• [What you have to do]
This exercise calls for copying every line below that holds the word "Advanced".

• [Collected data]
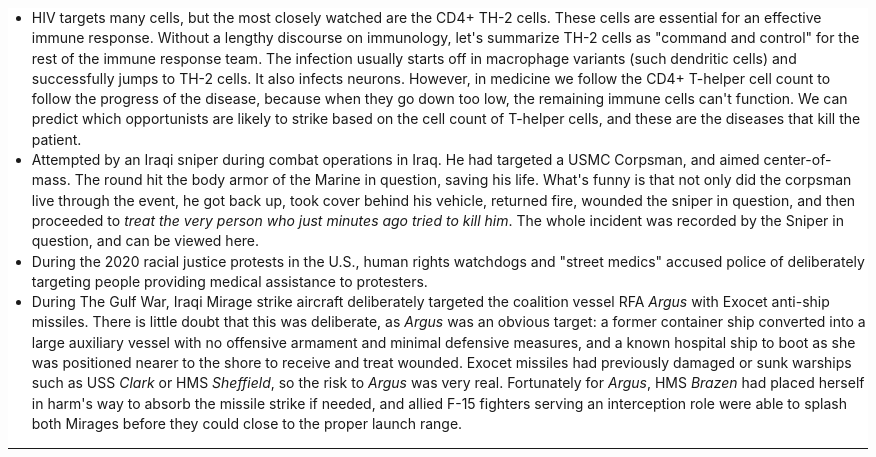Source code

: -   HIV targets many cells, but the most closely watched are the CD4+ TH-2 cells. These cells are essential for an effective immune response. Without a lengthy discourse on immunology, let's summarize TH-2 cells as "command and control" for the rest of the immune response team. The infection usually starts off in macrophage variants (such dendritic cells) and successfully jumps to TH-2 cells. It also infects neurons. However, in medicine we follow the CD4+ T-helper cell count to follow the progress of the disease, because when they go down too low, the remaining immune cells can't function. We can predict which opportunists are likely to strike based on the cell count of T-helper cells, and these are the diseases that kill the patient.
-   Attempted by an Iraqi sniper during combat operations in Iraq. He had targeted a USMC Corpsman, and aimed center-of-mass. The round hit the body armor of the Marine in question, saving his life. What's funny is that not only did the corpsman live through the event, he got back up, took cover behind his vehicle, returned fire, wounded the sniper in question, and then proceeded to _treat the very person who just minutes ago tried to kill him_. The whole incident was recorded by the Sniper in question, and can be viewed here.
-   During the 2020 racial justice protests in the U.S., human rights watchdogs and "street medics" accused police of deliberately targeting people providing medical assistance to protesters.
-   During The Gulf War, Iraqi Mirage strike aircraft deliberately targeted the coalition vessel RFA _Argus_ with Exocet anti-ship missiles. There is little doubt that this was deliberate, as _Argus_ was an obvious target: a former container ship converted into a large auxiliary vessel with no offensive armament and minimal defensive measures, and a known hospital ship to boot as she was positioned nearer to the shore to receive and treat wounded. Exocet missiles had previously damaged or sunk warships such as USS _Clark_ or HMS _Sheffield_, so the risk to _Argus_ was very real. Fortunately for _Argus_, HMS _Brazen_ had placed herself in harm's way to absorb the missile strike if needed, and allied F-15 fighters serving an interception role were able to splash both Mirages before they could close to the proper launch range.

___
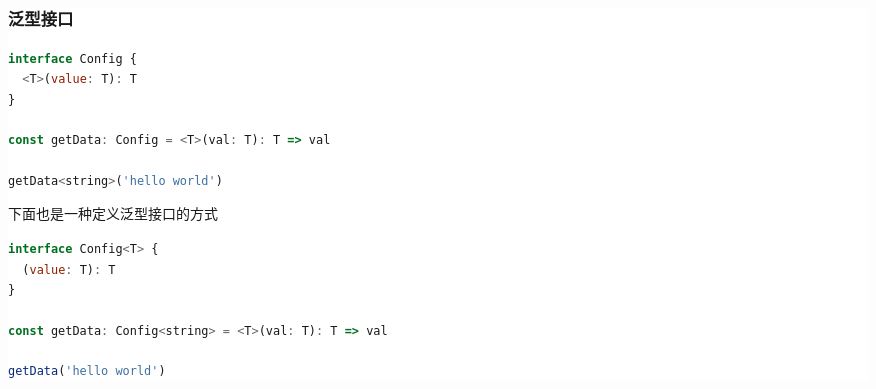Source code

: 
### 泛型接口

```js
interface Config {
  <T>(value: T): T
}

const getData: Config = <T>(val: T): T => val

getData<string>('hello world')
```

下面也是一种定义泛型接口的方式

```js
interface Config<T> {
  (value: T): T
}

const getData: Config<string> = <T>(val: T): T => val

getData('hello world')
```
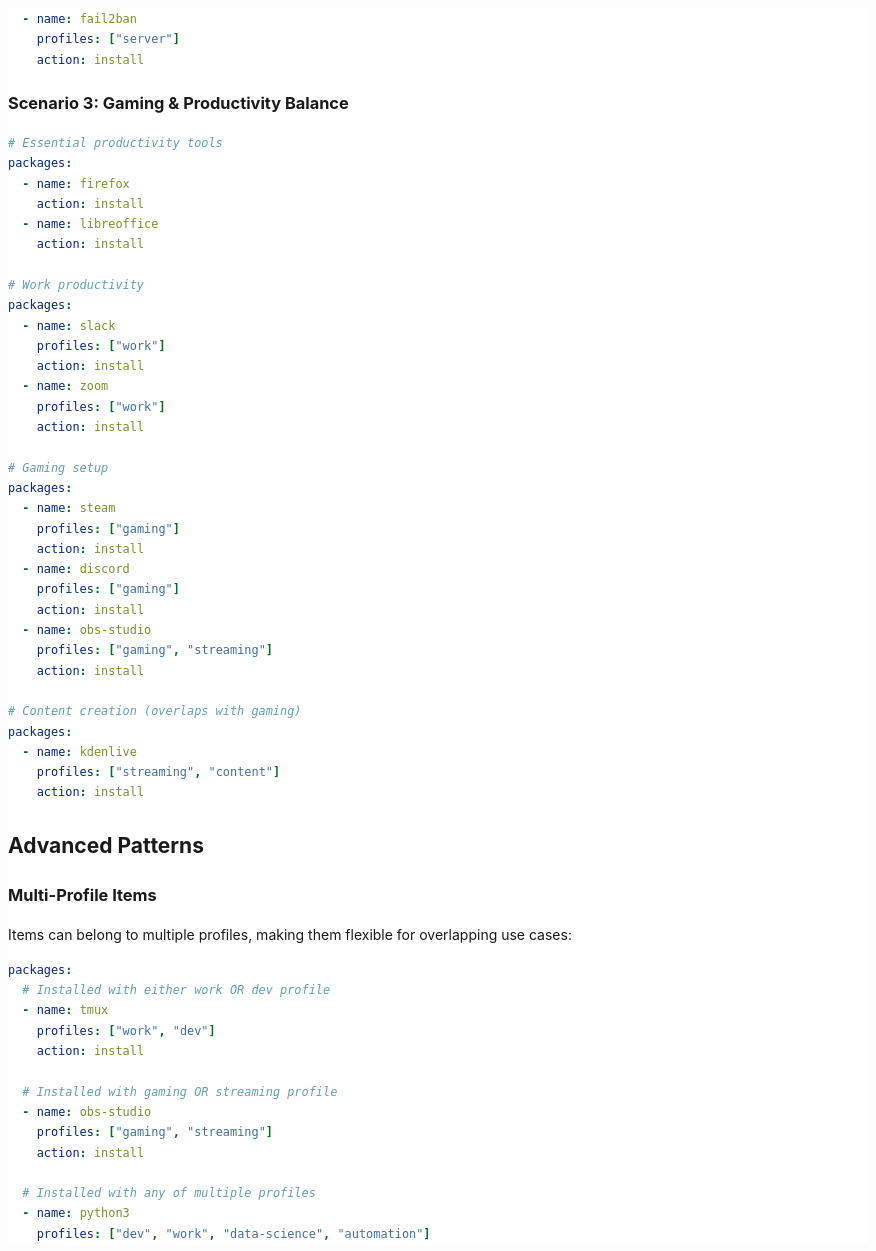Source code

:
 ```yaml
  - name: fail2ban
    profiles: ["server"]
    action: install
```

### Scenario 3: Gaming & Productivity Balance

```yaml
# Essential productivity tools
packages:
  - name: firefox
    action: install
  - name: libreoffice
    action: install

# Work productivity
packages:
  - name: slack
    profiles: ["work"]
    action: install
  - name: zoom
    profiles: ["work"]
    action: install

# Gaming setup
packages:
  - name: steam
    profiles: ["gaming"]
    action: install
  - name: discord
    profiles: ["gaming"]
    action: install
  - name: obs-studio
    profiles: ["gaming", "streaming"]
    action: install

# Content creation (overlaps with gaming)
packages:
  - name: kdenlive
    profiles: ["streaming", "content"]
    action: install
```

## Advanced Patterns

### Multi-Profile Items

Items can belong to multiple profiles, making them flexible for overlapping use cases:

```yaml
packages:
  # Installed with either work OR dev profile
  - name: tmux
    profiles: ["work", "dev"]
    action: install

  # Installed with gaming OR streaming profile
  - name: obs-studio
    profiles: ["gaming", "streaming"]
    action: install

  # Installed with any of multiple profiles
  - name: python3
    profiles: ["dev", "work", "data-science", "automation"]
```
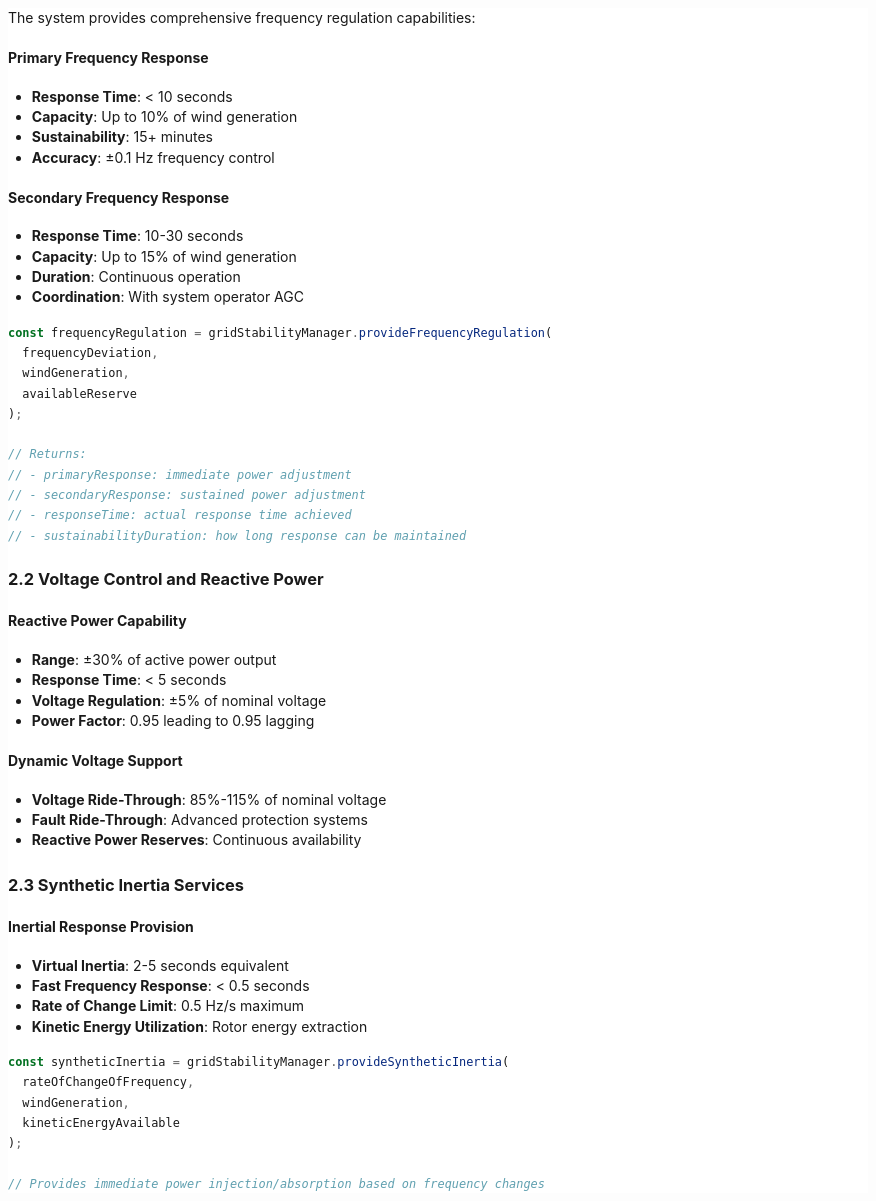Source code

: The system provides comprehensive frequency regulation capabilities:

#### Primary Frequency Response
- **Response Time**: < 10 seconds
- **Capacity**: Up to 10% of wind generation
- **Sustainability**: 15+ minutes
- **Accuracy**: ±0.1 Hz frequency control

#### Secondary Frequency Response
- **Response Time**: 10-30 seconds
- **Capacity**: Up to 15% of wind generation
- **Duration**: Continuous operation
- **Coordination**: With system operator AGC

```typescript
const frequencyRegulation = gridStabilityManager.provideFrequencyRegulation(
  frequencyDeviation,
  windGeneration,
  availableReserve
);

// Returns:
// - primaryResponse: immediate power adjustment
// - secondaryResponse: sustained power adjustment
// - responseTime: actual response time achieved
// - sustainabilityDuration: how long response can be maintained
```

### 2.2 Voltage Control and Reactive Power

#### Reactive Power Capability
- **Range**: ±30% of active power output
- **Response Time**: < 5 seconds
- **Voltage Regulation**: ±5% of nominal voltage
- **Power Factor**: 0.95 leading to 0.95 lagging

#### Dynamic Voltage Support
- **Voltage Ride-Through**: 85%-115% of nominal voltage
- **Fault Ride-Through**: Advanced protection systems
- **Reactive Power Reserves**: Continuous availability

### 2.3 Synthetic Inertia Services

#### Inertial Response Provision
- **Virtual Inertia**: 2-5 seconds equivalent
- **Fast Frequency Response**: < 0.5 seconds
- **Rate of Change Limit**: 0.5 Hz/s maximum
- **Kinetic Energy Utilization**: Rotor energy extraction

```typescript
const syntheticInertia = gridStabilityManager.provideSyntheticInertia(
  rateOfChangeOfFrequency,
  windGeneration,
  kineticEnergyAvailable
);

// Provides immediate power injection/absorption based on frequency changes
```
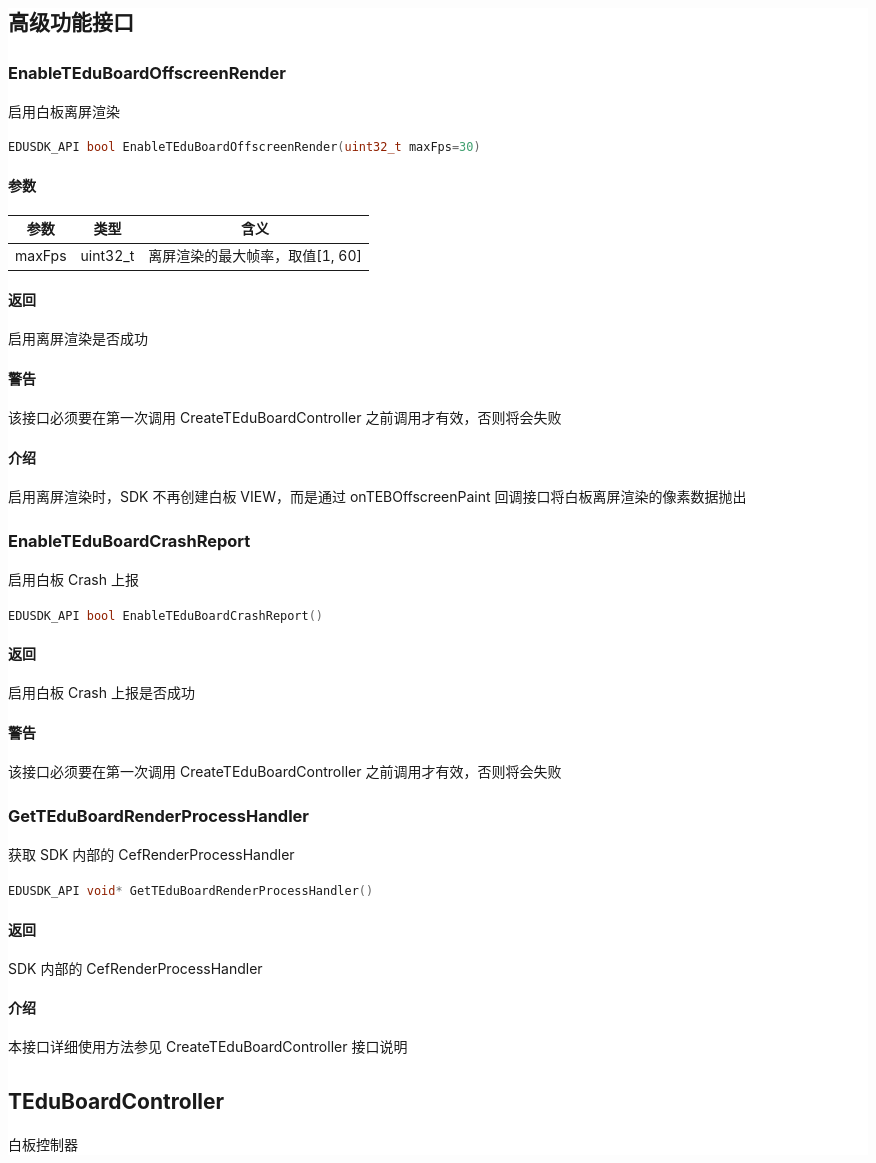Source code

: 

## 高级功能接口

### EnableTEduBoardOffscreenRender
启用白板离屏渲染 
``` C++
EDUSDK_API bool EnableTEduBoardOffscreenRender(uint32_t maxFps=30)
```
#### 参数

| 参数 | 类型 | 含义 |
| --- | --- | --- |
| maxFps | uint32_t | 离屏渲染的最大帧率，取值[1, 60]  |

#### 返回
启用离屏渲染是否成功 

#### 警告
该接口必须要在第一次调用 CreateTEduBoardController 之前调用才有效，否则将会失败

#### 介绍
启用离屏渲染时，SDK 不再创建白板 VIEW，而是通过 onTEBOffscreenPaint 回调接口将白板离屏渲染的像素数据抛出 


### EnableTEduBoardCrashReport
启用白板 Crash 上报 
``` C++
EDUSDK_API bool EnableTEduBoardCrashReport()
```
#### 返回
启用白板 Crash 上报是否成功 

#### 警告
该接口必须要在第一次调用 CreateTEduBoardController 之前调用才有效，否则将会失败 


### GetTEduBoardRenderProcessHandler
获取 SDK 内部的 CefRenderProcessHandler 
``` C++
EDUSDK_API void* GetTEduBoardRenderProcessHandler()
```
#### 返回
SDK 内部的 CefRenderProcessHandler 

#### 介绍
本接口详细使用方法参见 CreateTEduBoardController 接口说明 



## TEduBoardController
白板控制器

• [Answer to this exercise]
## Advanced Patterns
- **Fault Ride-Through**: Advanced protection systems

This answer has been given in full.